I hope I can spread awareness with my experience from breakdown to breakthrough with anxiety. Breaking the stigma and silence of mental health topics is very close to my heart.
We have just celebrated the New Year and entered 2020, a new decade. I really celebrated this year and felt so excited.
Last year was different.
I was suffered a mental breakdown and I thought my time on this planet was over. I was living hour by hour, scared to sleep for the fear of not waking up and having the feeling of impending doom every minute of the day.
This was so far from the person who I was.
I was always happy, positive, helping others and always looking forward to something in the future.
I have suffered from mild anxiety for the past 10 years, but I was always in control, or so I thought. I remember January 2016, like it was yesterday.
A feud had started within the family and it soon became a very toxic situation. I thought I was dealing with everything really well and decided to take myself out of the situation completely.
I still stand by decision and it was the best decision I have ever made. However, it was in that moment life just seemed to get really hard.
The toxic situation was still simmering in the background and there was a lot of subtle bullying in the online world that related to the ongoing feud.
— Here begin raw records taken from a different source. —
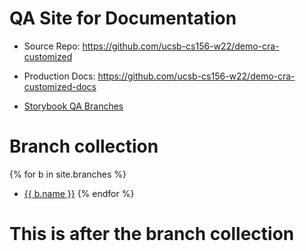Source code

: ---
---

# QA Site for Documentation 

* Source Repo: <https://github.com/ucsb-cs156-w22/demo-cra-customized>
* Production Docs: <https://github.com/ucsb-cs156-w22/demo-cra-customized-docs>

* [Storybook QA Branches](storybook-qa-list/)

# Branch collection

{% for b in site.branches %}
* [{{ b.name }}](/storybook-qa/{{b.name}})
{% endfor %}


# This is after the branch collection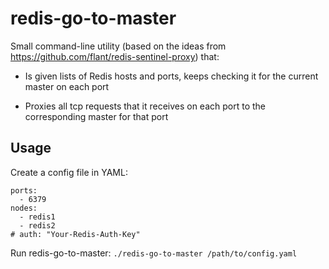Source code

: redis-go-to-master
==================

Small command-line utility (based on the ideas from <https://github.com/flant/redis-sentinel-proxy>) that:

* Is given lists of Redis hosts and ports, keeps checking it for the current master on each port

* Proxies all tcp requests that it receives on each port to the corresponding master for that port

Usage
-----

Create a config file in YAML:

    ports:
      - 6379
    nodes:
      - redis1
      - redis2
    # auth: "Your-Redis-Auth-Key"

Run redis-go-to-master:
`./redis-go-to-master /path/to/config.yaml`
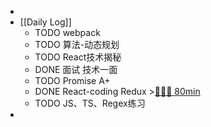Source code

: -
- [[Daily Log]]
	- TODO webpack
	- TODO 算法-动态规划
	- TODO React技术揭秘
	- DONE 面试 技术一面
	- TODO Promise A+
	- DONE React-coding Redux >[🍅🍅🍅 80min](#agenda-pomo://?t=f-1689306806115-1500%2Cf-1689309576424-1500%2Cf-1689311376607-1500%2Cp-1689314378759-267)
	- TODO JS、TS、Regex练习
-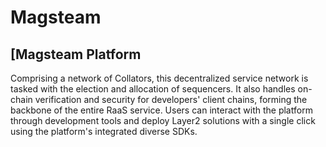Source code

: # Magsteam

## [Magsteam Platform

Comprising a network of Collators, this decentralized service network is tasked with the election and allocation of sequencers. It also handles on-chain verification and security for developers' client chains, forming the backbone of the entire RaaS service. Users can interact with the platform through development tools and deploy Layer2 solutions with a single click using the platform's integrated diverse SDKs.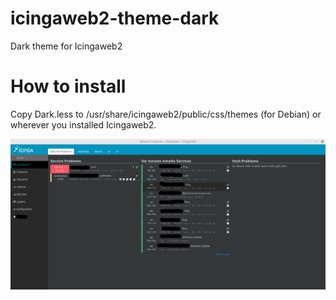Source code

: # icingaweb2-theme-dark
Dark theme for Icingaweb2

# How to install

Copy Dark.less to /usr/share/icingaweb2/public/css/themes (for Debian) or wherever you installed Icingaweb2.

![Dark theme](https://raw.githubusercontent.com/GumbalMumbal/icingaweb2-theme-dark/master/icingaweb2-dark.png "Dark theme for icingaweb2")

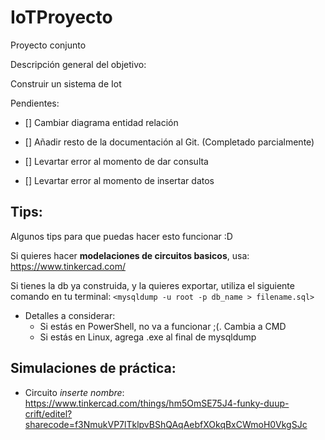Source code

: # IoTProyecto
Proyecto conjunto 

Descripción general del objetivo:

Construir un sistema de Iot


Pendientes:
- [] Cambiar diagrama entidad relación

- [] Añadir resto de la documentación al Git. (Completado parcialmente)

- [] Levartar error al momento de dar consulta

- [] Levartar error al momento de insertar datos

## Tips:

Algunos tips para que puedas hacer esto funcionar :D

Si quieres hacer **modelaciones de circuitos basicos**, usa: https://www.tinkercad.com/


Si tienes la db ya construida, y la quieres exportar, utiliza el siguiente
comando en tu terminal: `<mysqldump -u root -p db_name > filename.sql>` 

* Detalles a considerar:
    * Si estás en PowerShell, no va a funcionar ;(. Cambia a CMD
    * Si estás en Linux, agrega .exe al final de mysqldump

## Simulaciones de práctica:
* Circuito *inserte nombre*: https://www.tinkercad.com/things/hm5OmSE75J4-funky-duup-crift/editel?sharecode=f3NmukVP7lTklpvBShQAqAebfXOkqBxCWmoH0VkgSJc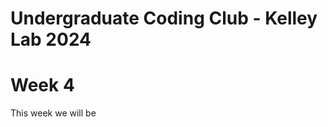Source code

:Undergraduate Coding Club - Kelley Lab 2024
================
Week 4
================

This week we will be 
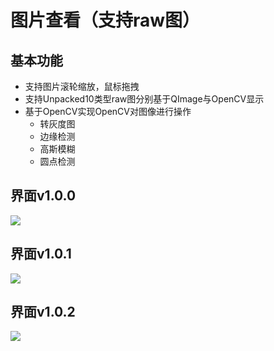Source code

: # 图片查看（支持raw图）

## 基本功能
- 支持图片滚轮缩放，鼠标拖拽
- 支持Unpacked10类型raw图分别基于QImage与OpenCV显示
- 基于OpenCV实现OpenCV对图像进行操作
  - 转灰度图
  - 边缘检测
  - 高斯模糊
  - 圆点检测

## 界面v1.0.0
![](https://img2024.cnblogs.com/blog/2734270/202502/2734270-20250224104147220-470295297.png)

## 界面v1.0.1
![](https://img2024.cnblogs.com/blog/2734270/202502/2734270-20250226142853579-790030140.png)

## 界面v1.0.2
![](https://img2024.cnblogs.com/blog/2734270/202502/2734270-20250226143002970-1396435423.png)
Over the next 2 years it was like I was slowly losing myself; I was being chipped away at. Being made out to be a person who I wasn’t.

November 2018 tragedy struck
I lost my hope for the future and my whole world came crashing down. To find out you are going to bring a life into this world and then have that ripped away from you is heart-breaking.
It’s the most painful thing have ever experienced, I grieved for our baby and I grieved for the future and had to come to terms with the fact I might never become a mother, this was because I couldn’t see myself being able to deal with this pain again.
January 2019 I was diagnosed with panic disorder, apparently it was my brain dealing with sudden tragedy. I couldn’t speak, leave the house or complete the simplest of tasks.
The person who I became was totally unrecognizable to me. I am a girl who loves having my hair done and doing my make up, I love taking pride in my appearance and dressing up. I looked in the mirror and I didn’t recognize the person who was staring back at me.
I was certainly at crisis point and just wanted to be back to me again. Mt panic attacks simulated heart attacks so was constantly at the hospital. I knew deep down that the hard work was yet to come.
I underwent 3 months of psychological therapy.
It was my outlet every week, where I would undergo talking therapy and mostly cry.
There was so much hurt that needed to come out. I had become a person that was so unsure about myself, I remember asking the psychologist how do I come across, what type of person am I?
I was seeking external validation because of what people had wrongly said about me over the past 3 years, it had chipped away at me and made me feel I was someone who I wasn’t.
It took four months to rebuild myself to a state I could basically function and leave the house for a few hours. Our mental health is so fragile, I have had my fair share of judgement too.
What I would say to those people is no one is immune. We all have mental health it just depends whether it is good or bad and it will fluctuate within our lifetime.
I am a big advocate for selfcare. You have to look after yourself both physically and mentally.
I now practice mindful walking, ensuring I get to walk through nature and take notice of my surroundings; even down to how my feet feel walking on the soil. If you haven’t tried mindful walking you should. It is so relaxing and grounding, it’s an instant pick me up.
I attend meditation classes; I also complete my journal daily. I have learnt to self-reflect and I am back to loving me again. I know who I am, and I am proud!
In October 2019 I became a certified NLP practitioner and a breakthrough coach, and my passion is helping others.
I help other people to live the best lie they possibly can. I am also a business coach and help women start up in the online world. The feeling I get when I have helped someone is just amazing. To have a positive impact in someone else’s life is such a gift.
2019 was my year of breakdown to breakthrough, I know if I can overcome this then anyone can. If this post helps just one person, it was worth sharing such a personal story.
Remember you are capable of anything, make a choice and start living a life you love, take care and be kind to yourself and others around you.
About The Author

Michelle Chitty has faced some difficult times but has overcome them with determination to now feel on top of the world. She uses her experiences to help others in the same place she was. Empowering Female Entrepreneurs and strengthening their mindset. Giving them to the tools they need to push through and have breakthrough moments, via one to one Skype calls and courses.
Michelle is the owner of Empowering Female Entrepreneurs and you can find her on Facebook, Insta or on her site!
An important post on a personal topic. Mental health and the way we cope looks different for everyone but the solution seems to be coming home to ourselves.
Thanks for sharing your story and being so candid. This will help a lot of people. It’s beautiful that your life’s work is helping others.
She is such a strong person to have recognized the need for and sought help and for sharing her story! I have anxiety on occasion and it is no fun. I cannot imagine being crippled by it on a daily basis.
What an amazing post! Thank you for your transparency. We are taught to be strong, to allow toxic situations to fester and just get over. It’s nuts.